The Bill itemises three levels, or generations, of SAF production. The first-generation SAFs are made from hydrogenated esters and fatty acids derived from oils or fats, such as used cooking oil. The second-generation SAFs are to be made from waste sources, including so-called municipal solid waste. The third-generation SAFs, also known as power-to-liquid aviation fuel, are to be made by combining hydrogen produced by electrolysis and carbon monoxide, which can be produced from captured carbon dioxide.

Regarding the first generation of SAFs, hydrogenated esters and fatty acids—commonly described as chip fat, because that is their major source—are already pre-empted to produce biodiesel. There is a good deal of mystery and doubt surrounding the second generation of SAFs. Their primary feedstock, which is described as municipal solid waste, is poorly defined, and different processes will be needed to cope with different categories of waste. A website of the British company Johnson Matthey, which is proposing to build plants in the US and Germany to produce second-generation SAFs, mentions a variety of sources for the carbon feedstock, including agricultural residues, forestry biomass, captured carbon dioxide, and the ill-defined municipal solid waste.

At the heart of the second generation of SAFs is the venerable Fischer-Tropsch process, which was invented in Germany in 1925 and used extensively in Germany during the war to create synthetic fuels using coal as the predominant carbon feedstock. The process generates hydrocarbons from syngas, which is a mixture of carbon monoxide and hydrogen. The syngas will be the product of a gasification plant, which must be specific to the nature of the primary feedstock. If this process were to take its carbon dioxide from captured industrial emissions then it would emit carbon to the atmosphere that might otherwise be sequestered in the ground. The conclusion of this critique is that the only sure way of reducing aviation emissions would be to capture the carbon directly from the atmosphere. In that case, the Fischer-Tropsch process would continue to be used to synthesise the fuel.

The Bill appears to envisage a gradual transition between the three generations of SAF production, and it imagines that this can be achieved by financial incentives that could be structured by the Government. There would be no other government intervention and the Government would bear no costs. The costs would be covered by levies on the aviation industry and maybe by the suppliers of hydrocarbon fuels.

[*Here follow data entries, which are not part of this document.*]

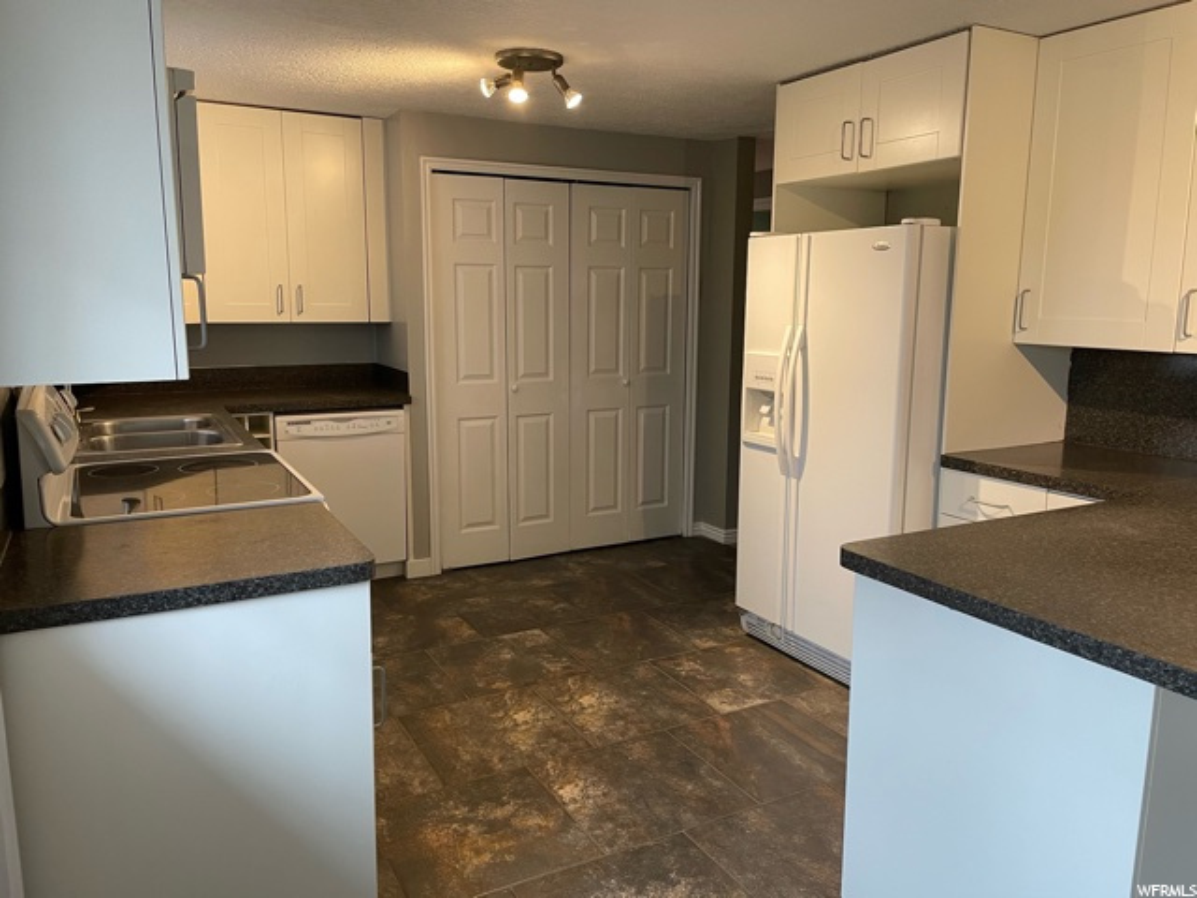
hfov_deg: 67.3
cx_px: 598
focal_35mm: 26
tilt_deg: -9.9
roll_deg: -0.9
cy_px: 449
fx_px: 899
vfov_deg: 53.1
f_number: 1.6
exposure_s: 1/60
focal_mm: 4.2
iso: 125
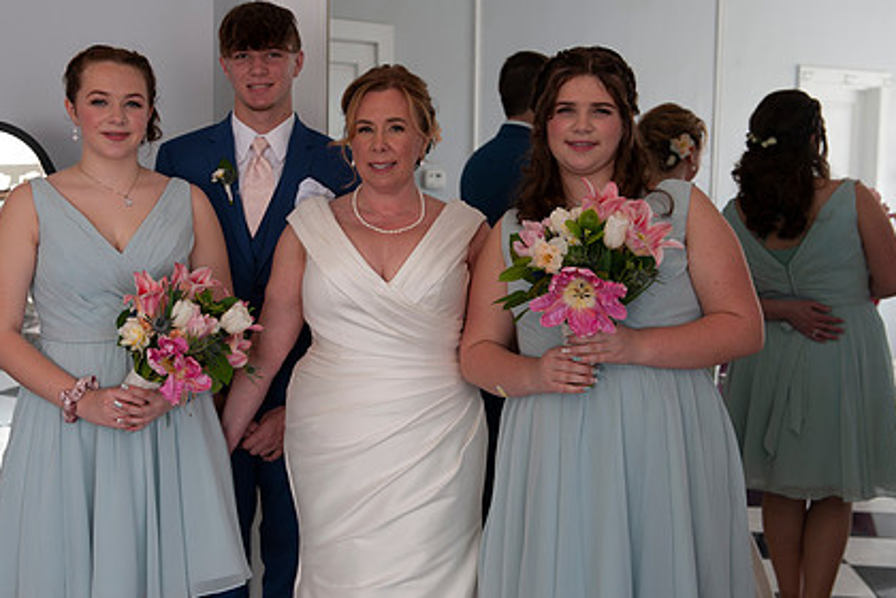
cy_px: 316
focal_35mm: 58
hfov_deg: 34.4
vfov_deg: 23.4
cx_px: 358
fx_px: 1443
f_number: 4.5
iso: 125
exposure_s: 1/60
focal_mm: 42
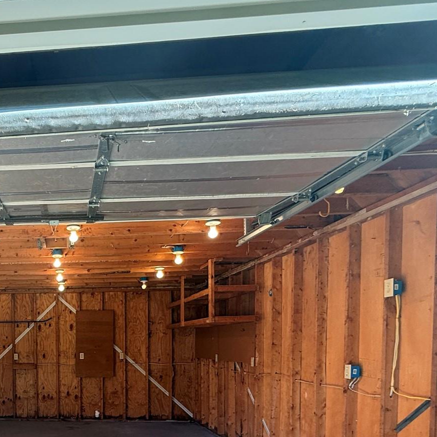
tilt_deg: -0.9
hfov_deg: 48.9
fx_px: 414
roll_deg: +0.1
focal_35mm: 29
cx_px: 34
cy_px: 358
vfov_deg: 51.6
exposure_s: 1/99
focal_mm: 2.22
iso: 80
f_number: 2.2
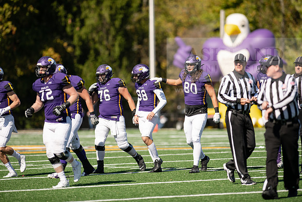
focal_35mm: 300
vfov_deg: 4.6
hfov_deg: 6.9
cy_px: 101
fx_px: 2517
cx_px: 151
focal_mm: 300
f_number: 3.2
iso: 160
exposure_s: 1/2500
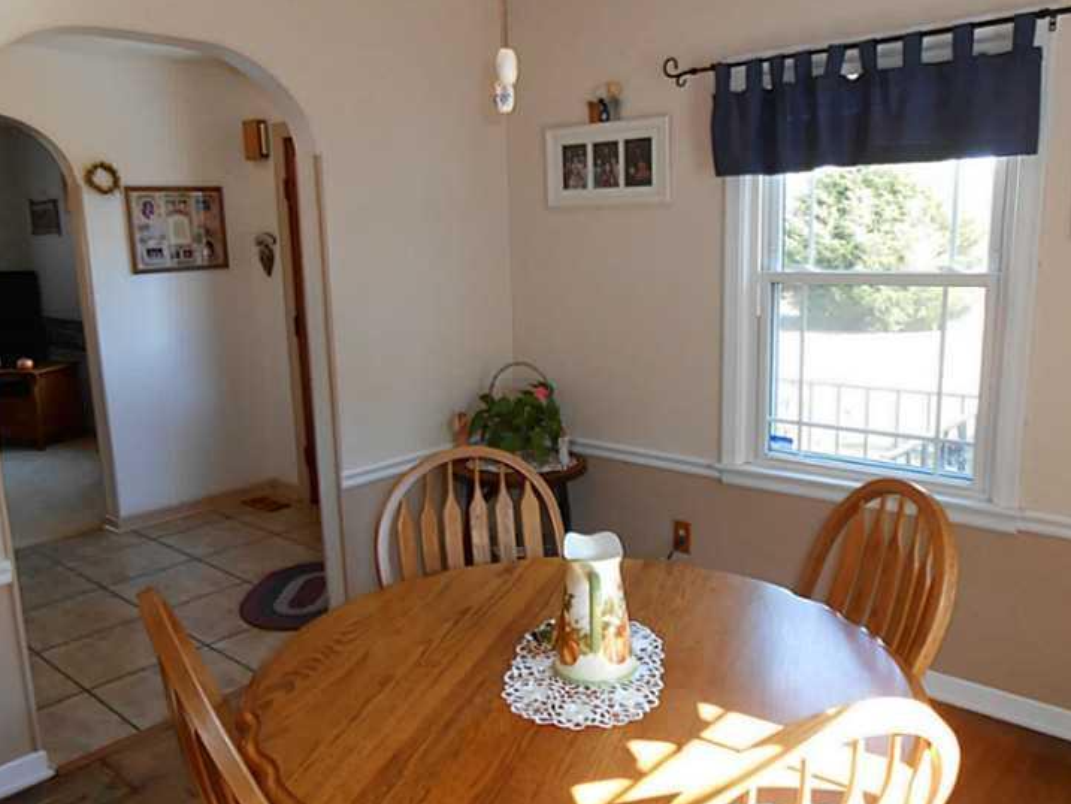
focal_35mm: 29
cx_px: 512
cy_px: 420
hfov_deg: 61.6
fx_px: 897
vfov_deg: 48.2
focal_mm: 4.6
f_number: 3.5
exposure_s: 1/30
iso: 160
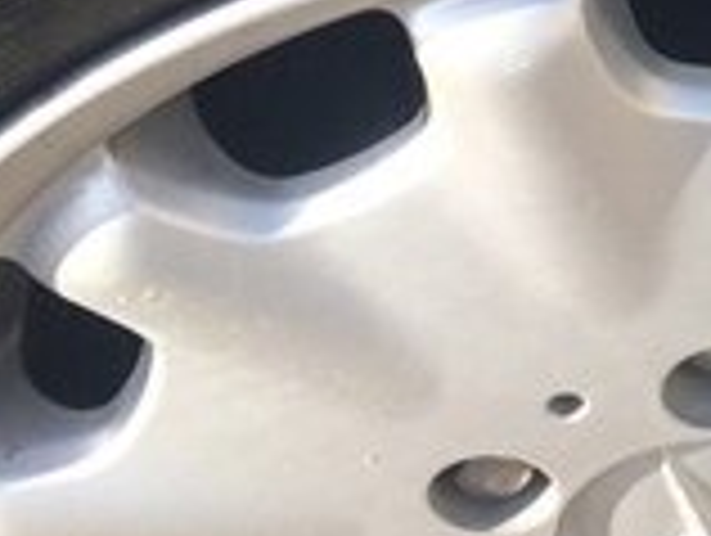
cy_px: -137
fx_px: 2489
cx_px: 1048
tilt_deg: -42.5
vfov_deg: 12.0
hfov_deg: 15.1
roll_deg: +18.6
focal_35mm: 121
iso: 32
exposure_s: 1/578
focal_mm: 4.15
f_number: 2.2
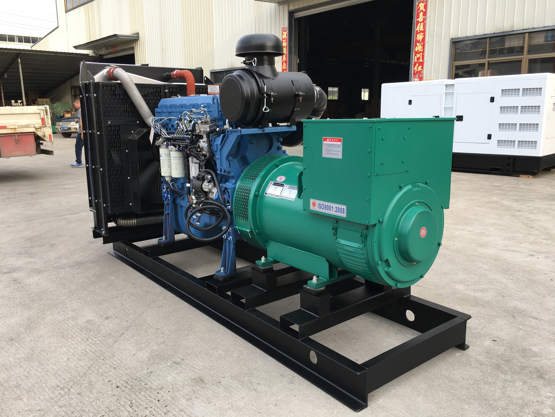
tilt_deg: -10.4
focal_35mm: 29
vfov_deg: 48.2
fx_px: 465
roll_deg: +0.2
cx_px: 278
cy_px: 208
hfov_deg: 61.7
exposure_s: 1/127
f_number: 2.2
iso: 25
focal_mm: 4.15
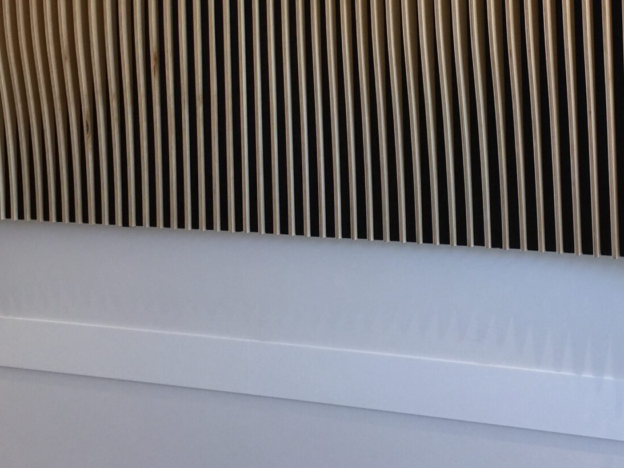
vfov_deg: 20.8
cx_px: 327
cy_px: -19
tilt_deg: +0.0
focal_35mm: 68
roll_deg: +2.0
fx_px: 1226
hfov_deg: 28.6
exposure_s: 1/33
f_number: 2.2
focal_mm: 4.15
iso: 32
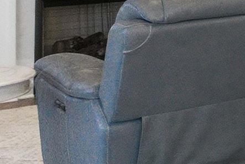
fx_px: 804
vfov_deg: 11.3
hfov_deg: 12.8
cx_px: 611
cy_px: -62
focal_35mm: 118
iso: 12800
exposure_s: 1/8000
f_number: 13
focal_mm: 17
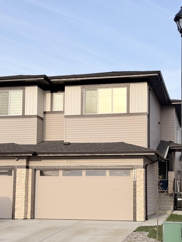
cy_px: 148
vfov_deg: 32.1
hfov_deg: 24.4
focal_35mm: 60
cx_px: 107
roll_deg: -0.9
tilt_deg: +6.2
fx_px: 421
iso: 64
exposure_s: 1/2762
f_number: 1.78
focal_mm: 6.76
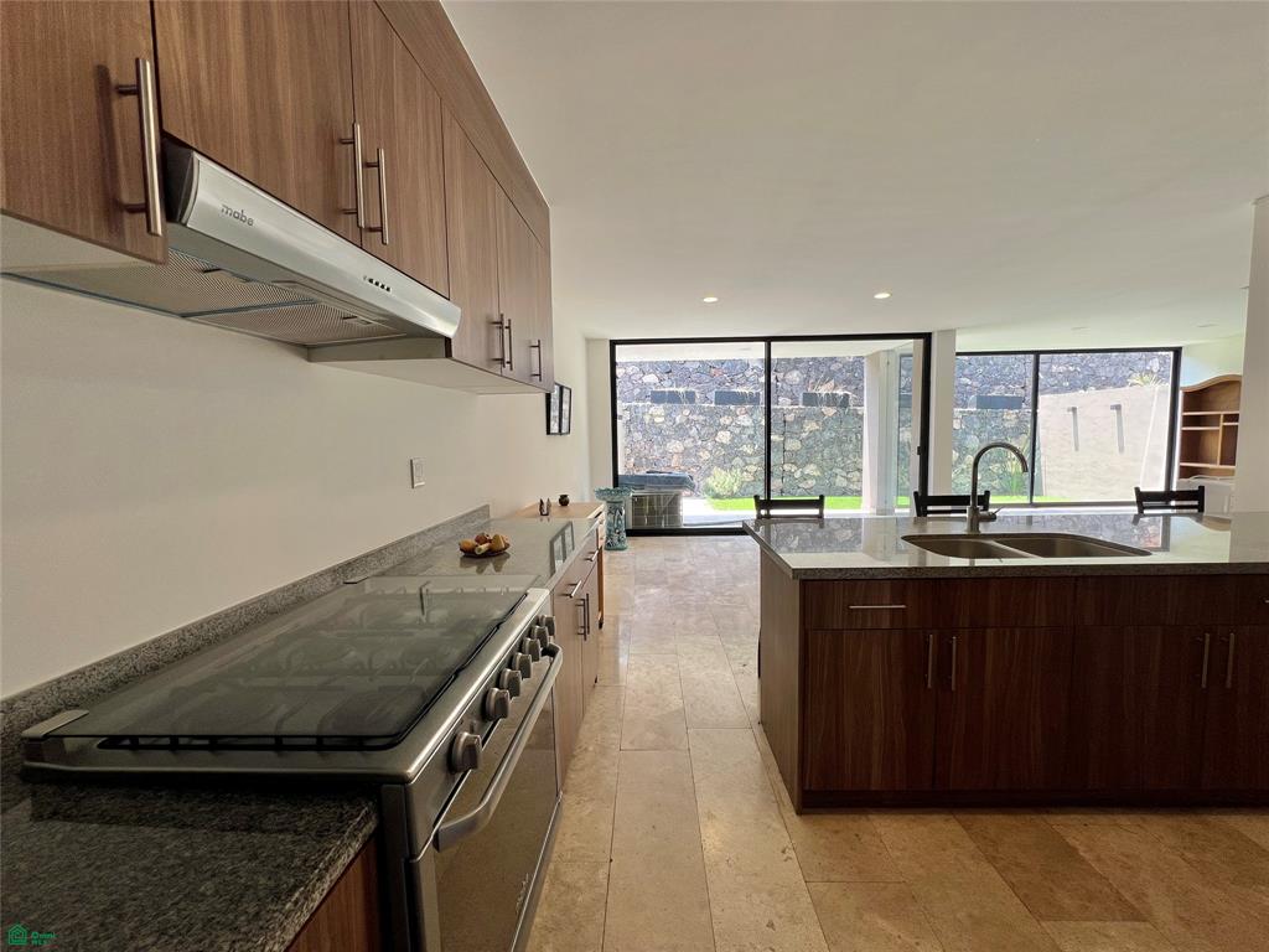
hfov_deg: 106.2
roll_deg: +1.1
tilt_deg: -4.8
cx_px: 634
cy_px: 476
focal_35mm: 13
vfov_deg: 89.9
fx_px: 477
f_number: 1.8
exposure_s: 1/99
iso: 32
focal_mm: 1.57
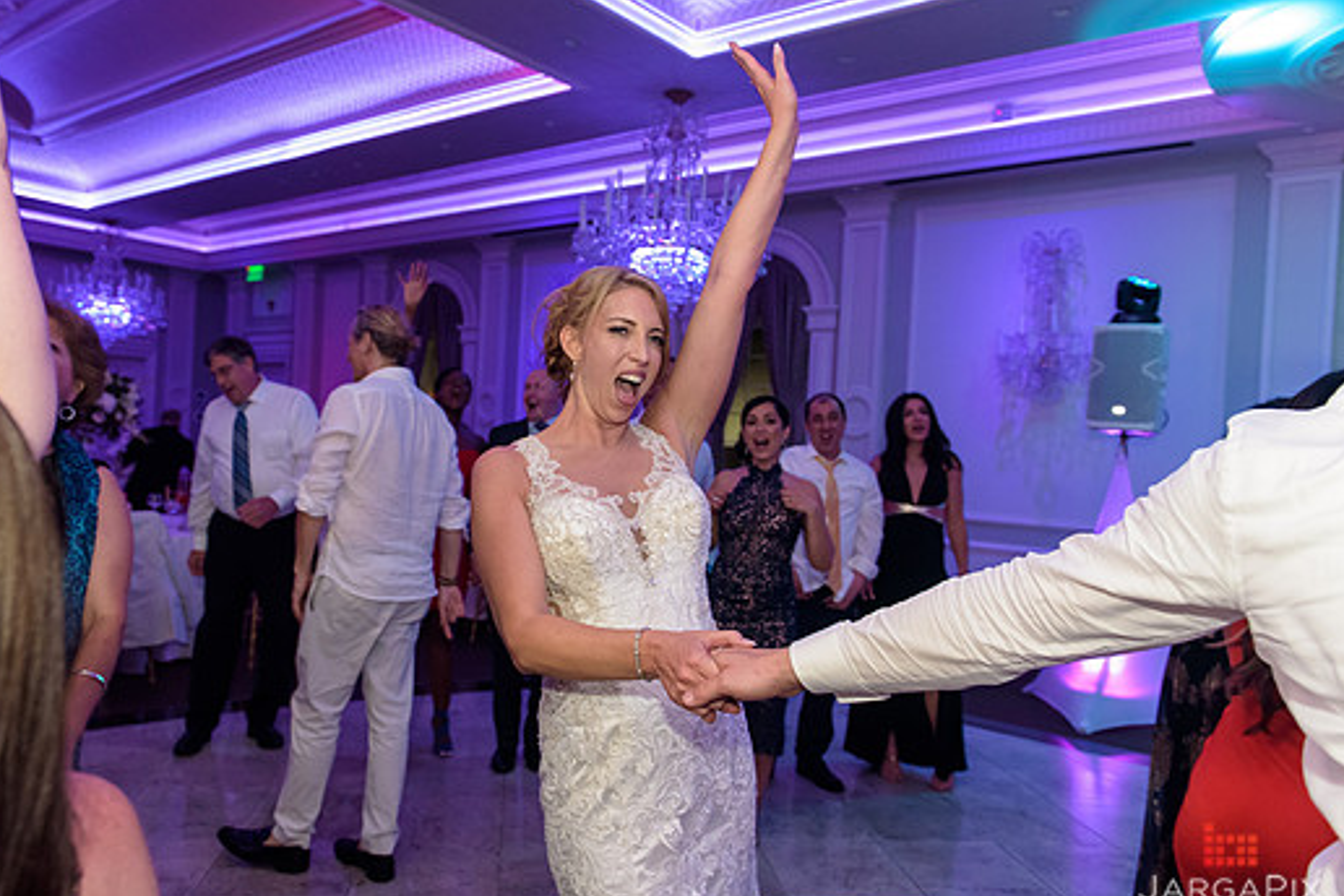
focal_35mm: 27
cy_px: 455
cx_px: 633
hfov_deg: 67.3
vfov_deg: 47.9
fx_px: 1008
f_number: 3.2
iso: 3200
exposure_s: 1/125
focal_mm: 24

This is a weak proposal for addressing a crisis. The Bill has been inherited from the Conservatives, and it bears the marks of their social and economic philosophies. One might have expected a more interventionist approach from a Labour Government. One is reminded of how an early post-war Labour Government sought to revolutionise the supply of power to industrial and domestic users by creating a completely new industry: the nuclear industry. A similar endeavour would be required to create a sustainable aviation fuel industry, but there is little indication that this will be forthcoming.